The three-time elected prime minister is now languishing in jail for keeping “assets beyond known sources of income,” a charge that may push many others behind bars in Pakistan if applied the Sharif way.
It is generally believed that, being saddled by the military to counter the anti-establishment Pakistan People’s Party of late Benazir Bhutto and the Muslim League party of Nawaz Sharif, Imran Khan has the backing of the country’s military establishment. His future will depend on Khan’s actions on several policy fronts, including India.
Remember that Navjot Singh Sidhu, the former Indian cricketer, who was invited to Khan’s swearing in ceremony, was quoted as saying that it was his “jhappi” (hug) with Pakistan army chief that helped open the Kartharpur corridor.
Khan’s next foreign policy challenge is his country’s relations with Afghanistan, the next-door neighbor that accuses Pakistan of harboring the Taliban.
After years of tense relations with Afghanistan and the United States, Pakistan’s role in bringing the Taliban to the negotiation table has recently been appreciated by the administration of U.S President Donald Trump. However, decisions in this realm are also believed to be in the hands of the military, which keeps a tight grip on Pakistan’s Afghanistan policy.
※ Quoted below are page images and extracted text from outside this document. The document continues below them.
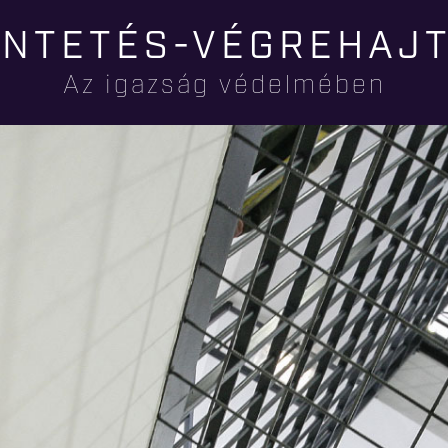
Ugrás a
NTETÉS-VÉGREHAJ
tartalomra
Az igazság védelmében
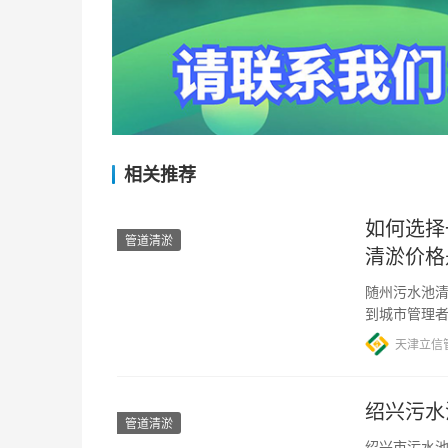
相关推荐
如何选择
管道清淤
清淤价格
随州污水池清
到城市管理
一，因此广
天津立信
绍兴污水
管道清淤
绍兴市污水池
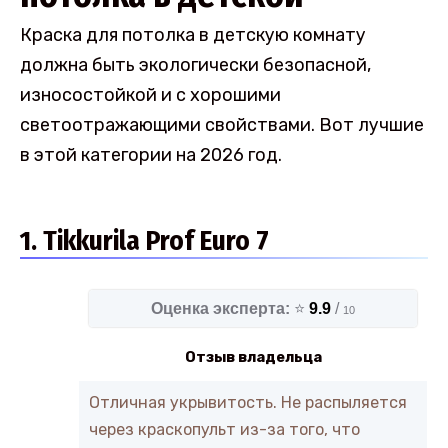
Краска для потолка в детскую комнату
должна быть экологически безопасной,
износостойкой и с хорошими
светоотражающими свойствами. Вот лучшие
в этой категории на 2026 год.
1. Tikkurila Prof Euro 7
Оценка эксперта:
⭐
9.9
/
10
Отзыв владельца
Отличная укрывитость. Не распыляется
через краскопульт из-за того, что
Pakistan’s relations with its third neighbor, Iran, nosedived following the February 13 attack on an Iranian elite force unit claimed by the al-Qaeda-linked Jaish al-Adl group. “Pakistan[‘s] government, who has housed these anti-revolutionaries and threat to Islam, knows where they are, and they are supported by Pakistan security forces,” Iran’s Revolutionary Guards commander was quoted as saying, the strongest such statement in recent years.
Iran’s anger is understandable partly because of the attack and partly because of Pakistan’s getting too close to the country’s ideological adversaries Saudi Arabia and the United Arab Emirates (UAE). Keeping a balance in relations with Iran and Saudi Arabia has always been a tricky subject for Pakistan’s policymakers (for instance, Nawaz Sharif’s refusal to engage his country in Saudi Arabia’s war in Yemen cost him his friendship with the Arab royals).
Khan, who was a staunch proponent of balanced relations between Iran and Saudi Arabia, tilted too much toward the latter by accepting $6 billion Saudi deposits and deferred oil facility to salvage the country’s dwindling economy. But here, too, the policy initiative was believed to be taken by the military leadership.
Well before Khan’s taking charge of the prime ministerial office, Army Chief General Qamar Javed Bajwa had already paid half a dozen visits to Saudi Arabia and the UAE for reviving defense and strategic ties.
Imran Khan has yet to create the imprint of his “independent” mind on Pakistan’s foreign policy. Shifting control of the country’s foreign policy from Rawalpindi to Islamabad will add another feather to Khan’s cap after his landmark victory of the 1992 cricket world championship for Pakistan.
Daud Khattak is Senior Editor for Radio Free Europe Radio Liberty’s Pashto language Mashaal Radio. Before joining RFE/RL, Khattak worked for The News International and London’s Sunday Times in Peshawar, Pakistan. He has also worked for Pajhwok Afghan News in Kabul. The views expressed here are the author’s own and do not represent those of RFE/RL.